The PPO Algorithm

PPO (Proximal Policy Optimization) achieves TRPO-like stability with nothing more than clipping and standard gradient descent. This section explains exactly how the clipped objective works and presents the full algorithm.

The Core Idea: Clipping

📖PPO Clipped Objective

PPO uses a clipped surrogate objective:

$L^{CLIP}(\theta) = \mathbb{E}_t \left[ \min\left( r_t(\theta) \hat{A}_t, \text{clip}(r_t(\theta), 1-\epsilon, 1+\epsilon) \hat{A}_t \right) \right]$

Where:

$r_t(\theta) = \frac{\pi_\theta(a_t|s_t)}{\pi_{\theta_{old}}(a_t|s_t)}$ is the probability ratio
$\hat{A}_t$ is the advantage estimate
$\epsilon$ is the clip range (typically 0.2)

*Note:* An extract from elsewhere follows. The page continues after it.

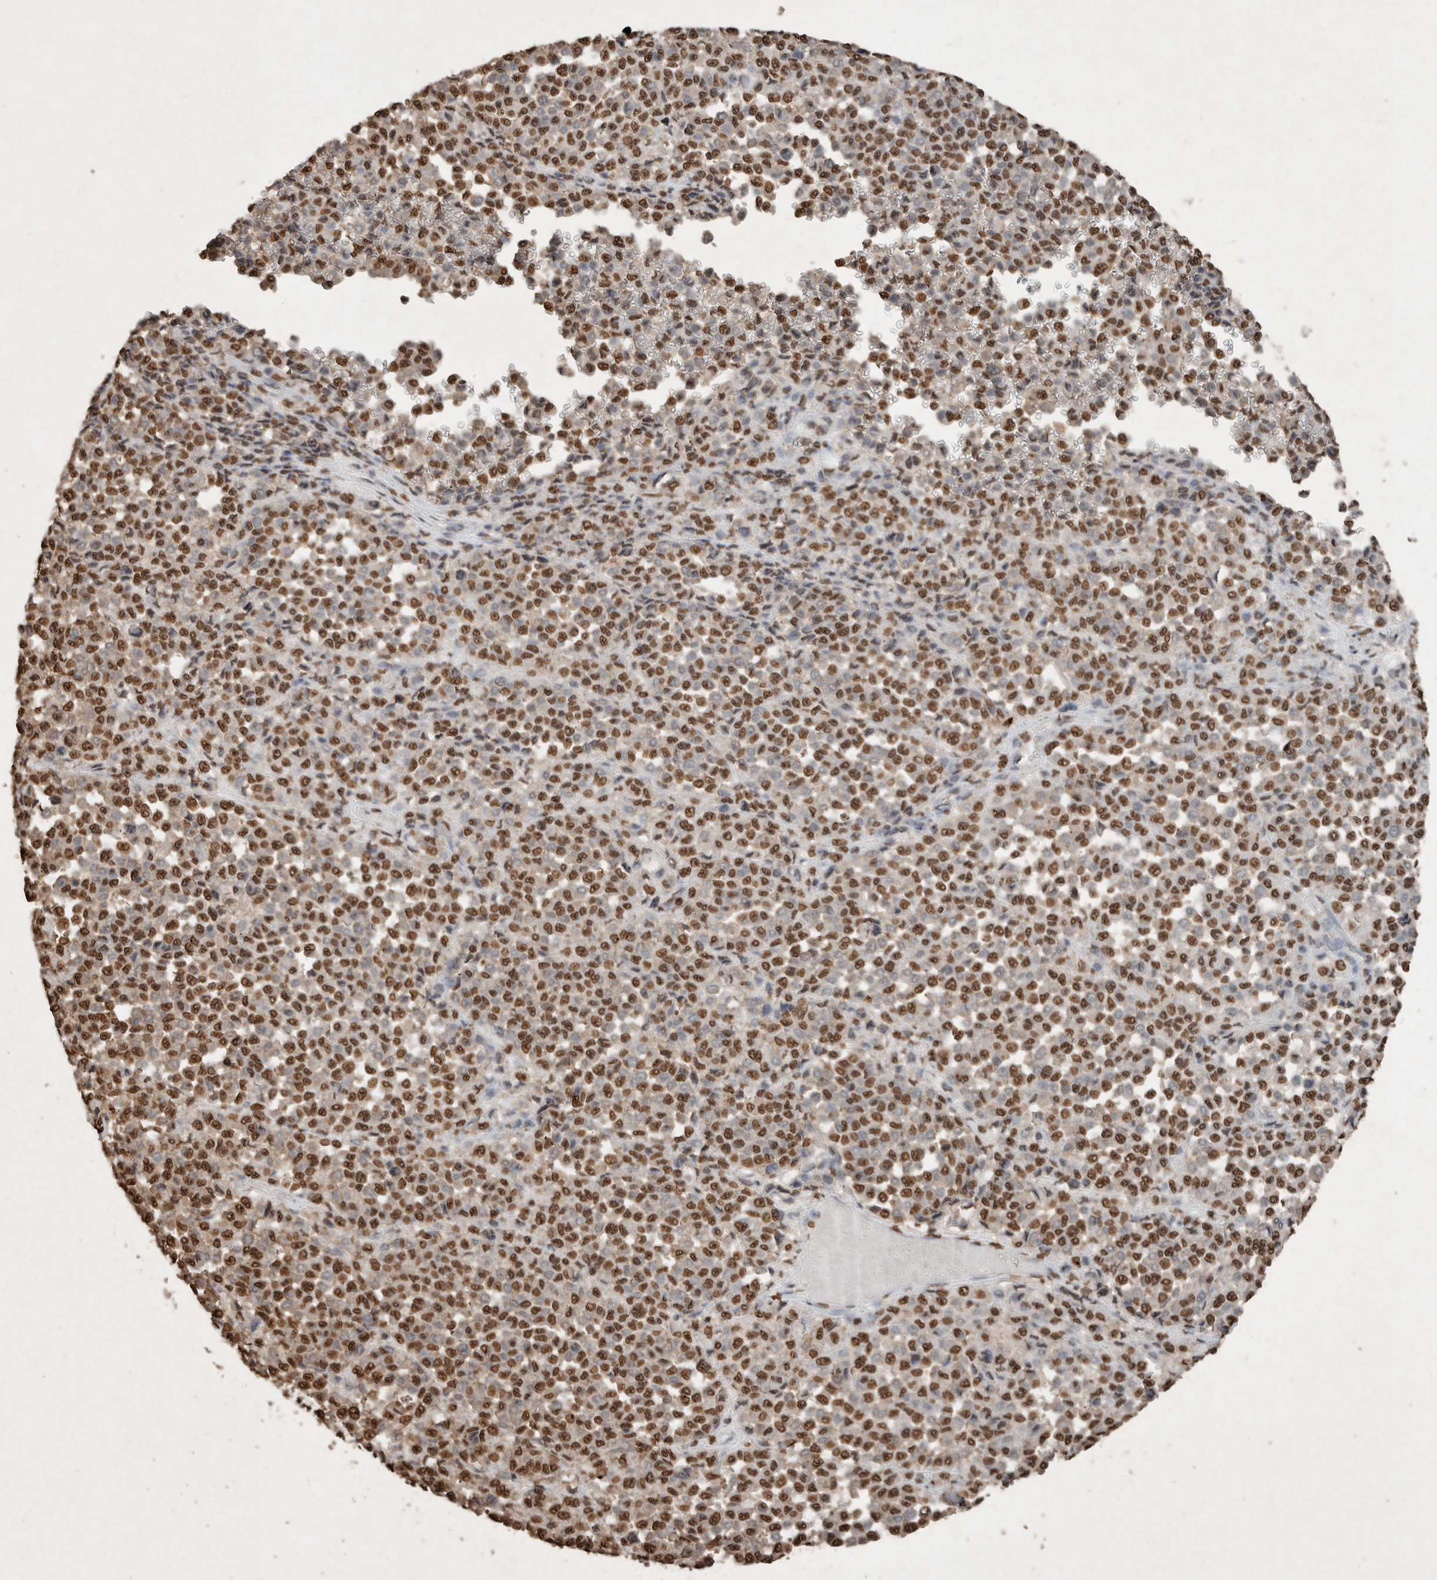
{"staining": {"intensity": "strong", "quantity": ">75%", "location": "nuclear"}, "tissue": "melanoma", "cell_type": "Tumor cells", "image_type": "cancer", "snomed": [{"axis": "morphology", "description": "Malignant melanoma, Metastatic site"}, {"axis": "topography", "description": "Pancreas"}], "caption": "Strong nuclear positivity is identified in about >75% of tumor cells in malignant melanoma (metastatic site).", "gene": "FSTL3", "patient": {"sex": "female", "age": 30}}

The clipped objective asks: “What’s the minimum of the clipped and unclipped objectives?”

This creates a pessimistic bound. If the policy wants to change too much, the clipped version gives a lower (worse) objective, and the minimum operation picks that.

The gradient for the clipped region is zero, so the policy stops updating once it hits the clip boundary.

Understanding the Clip

∑Mathematical Details

Let’s analyze the two cases:

Case 1: Positive advantage ( $\hat{A}_t > 0$ )

The action was better than expected. We want to increase its probability, which means increasing $r_t$ .

Unclipped: $r_t \cdot \hat{A}_t$ - increases with $r_t$
Clipped: $\text{clip}(r_t, 1-\epsilon, 1+\epsilon) \cdot \hat{A}_t$ - caps at $(1+\epsilon)\hat{A}_t$

The minimum:

When $r_t < 1 + \epsilon$ : uses unclipped (gradient exists)
When $r_t \geq 1 + \epsilon$ : uses clipped (gradient is zero)

Result: We can increase $r_t$ up to $1+\epsilon$ , then we stop.

Case 2: Negative advantage ( $\hat{A}_t < 0$ )

The action was worse than expected. We want to decrease its probability, which means decreasing $r_t$ .

Unclipped: $r_t \cdot \hat{A}_t$ - becomes less negative (better) as $r_t$ decreases
Clipped: $\text{clip}(r_t, 1-\epsilon, 1+\epsilon) \cdot \hat{A}_t$ - caps at $(1-\epsilon)\hat{A}_t$

The minimum:

When $r_t > 1 - \epsilon$ : uses unclipped (gradient exists)
When $r_t \leq 1 - \epsilon$ : uses clipped (gradient is zero)

Result: We can decrease $r_t$ down to $1-\epsilon$ , then we stop.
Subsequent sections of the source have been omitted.